Het ouderschap staat voor een uitdaging wanneer het ene kind het label “hoogbegaafd” krijgt en het andere niet. In dit artikel verkennen we hoe ouders kunnen navigeren door deze situatie zonder het gezinsleven te verstoren. Belangrijk is om te beseffen dat het label niet altijd een nauwkeurige weerspiegeling is van de capaciteiten van een kind.
Wanneer één kind als bijzonder of zelfs als een ster wordt erkend, en de ander niet, brengt dit serieuze uitdagingen met zich mee voor ouders.

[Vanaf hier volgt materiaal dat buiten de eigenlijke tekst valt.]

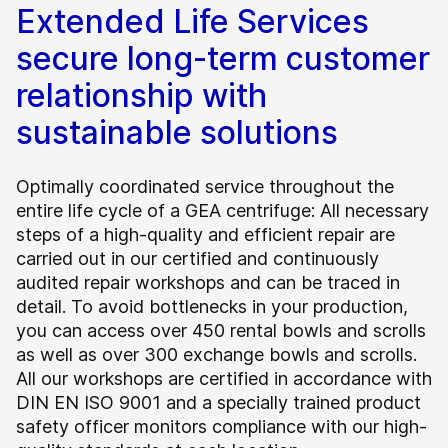
Extended Life Services
secure long-term customer
relationship with
sustainable solutions
Optimally coordinated service throughout the
entire life cycle of a GEA centrifuge: All necessary
steps of a high-quality and efficient repair are
carried out in our certified and continuously
audited repair workshops and can be traced in
detail. To avoid bottlenecks in your production,
you can access over 450 rental bowls and scrolls
as well as over 300 exchange bowls and scrolls.
All our workshops are certified in accordance with
DIN EN ISO 9001 and a specially trained product
safety officer monitors compliance with our high-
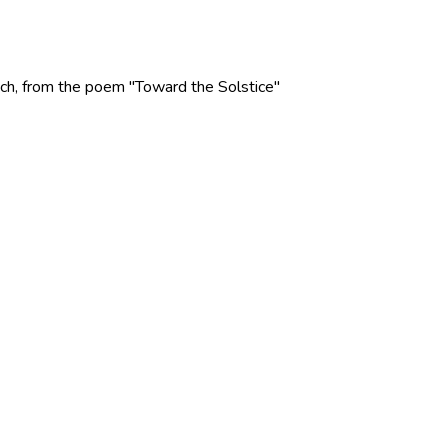
 Rich, from the poem "Toward the Solstice"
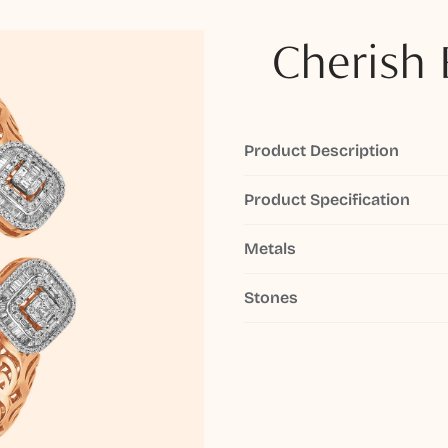
Cherish 
Product Description
Product Specification
Metals
Stones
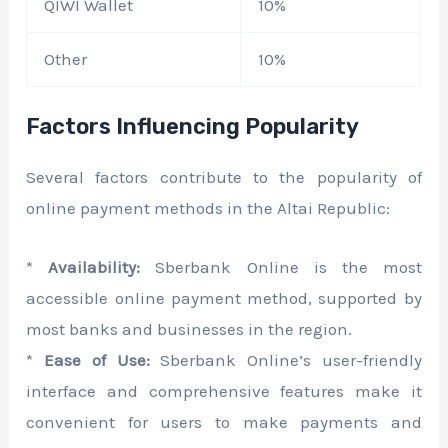
QIWI Wallet
10%
Other
10%
Factors Influencing Popularity
Several factors contribute to the popularity of
online payment methods in the Altai Republic:
*
Availability:
Sberbank Online is the most
accessible online payment method, supported by
most banks and businesses in the region.
*
Ease of Use:
Sberbank Online’s user-friendly
interface and comprehensive features make it
convenient for users to make payments and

In het geval van academische begaafdheid kan het “begaafde” kind zich intellectueel superieur voelen, worstelen met het gevoel een bedrieger te zijn, of zichzelf naar beneden halen om de gevoelens van hun broer of zus te beschermen.

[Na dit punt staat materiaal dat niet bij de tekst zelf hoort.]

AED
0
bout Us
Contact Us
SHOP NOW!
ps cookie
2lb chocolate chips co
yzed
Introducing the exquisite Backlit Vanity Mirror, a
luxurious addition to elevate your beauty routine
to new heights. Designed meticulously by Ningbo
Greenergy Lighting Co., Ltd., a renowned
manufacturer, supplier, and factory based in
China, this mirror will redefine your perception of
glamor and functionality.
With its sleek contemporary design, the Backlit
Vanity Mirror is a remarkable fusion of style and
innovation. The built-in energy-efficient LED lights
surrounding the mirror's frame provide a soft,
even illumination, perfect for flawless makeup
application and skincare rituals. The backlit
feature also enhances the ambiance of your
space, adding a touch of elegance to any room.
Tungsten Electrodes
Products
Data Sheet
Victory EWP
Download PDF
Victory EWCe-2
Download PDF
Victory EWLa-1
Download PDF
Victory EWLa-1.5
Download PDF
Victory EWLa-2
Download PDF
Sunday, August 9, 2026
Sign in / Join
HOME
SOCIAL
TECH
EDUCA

Het “niet-begaafde” kind kan zichzelf als minder intelligent beschouwen, wat schadelijk kan zijn voor hun zelfvertrouwen en bereidheid om academische risico’s te nemen. Dit kan leiden tot een verwijdering tussen de kinderen, met gevoelens van minachting, onzekerheid, wrok, of schuld die interfereren met een voorheen warme relatie.
Wanneer één kind als hoogbegaafd wordt bestempeld en een ander niet, betekent dit niet dat het ene kind slimmer is dan het andere. Elk kind heeft unieke interesses en sterke punten die niet allemaal door tests kunnen worden gemeten.
Iedereen is een genie. Maar als je een vis beoordeelt op zijn vermogen om in een boom te klimmen, zal hij zijn hele leven geloven dat hij dom is.
Albert Einstein
De hele kwestie van het identificeren van begaafdheid is controversieel en kan leiden tot problemen zoals hier beschreven. Testen als hoogbegaafd kan afhankelijk zijn van verschillende factoren, waaronder testangst, onbegrip van testvereisten, gezondheid op de dag van de test, motivatie om te slagen, de aard van de test zelf, of andere redenen die niets te maken hebben met de competenties van het kind.
Individuele gesprekken:
- Bespreek de resultaten met velk kind.
- Benadruk de unieke sterke punten en vaardigheden die niet door tests worden gemeten.
- Vertel hen dat iedereen verschillende mogelijkheden en leerbehoeften heeft en het jouw taak ia als ouder om ervoor te zorgen dat ze de best mogelijke educatie krijgen, ongeacht het label.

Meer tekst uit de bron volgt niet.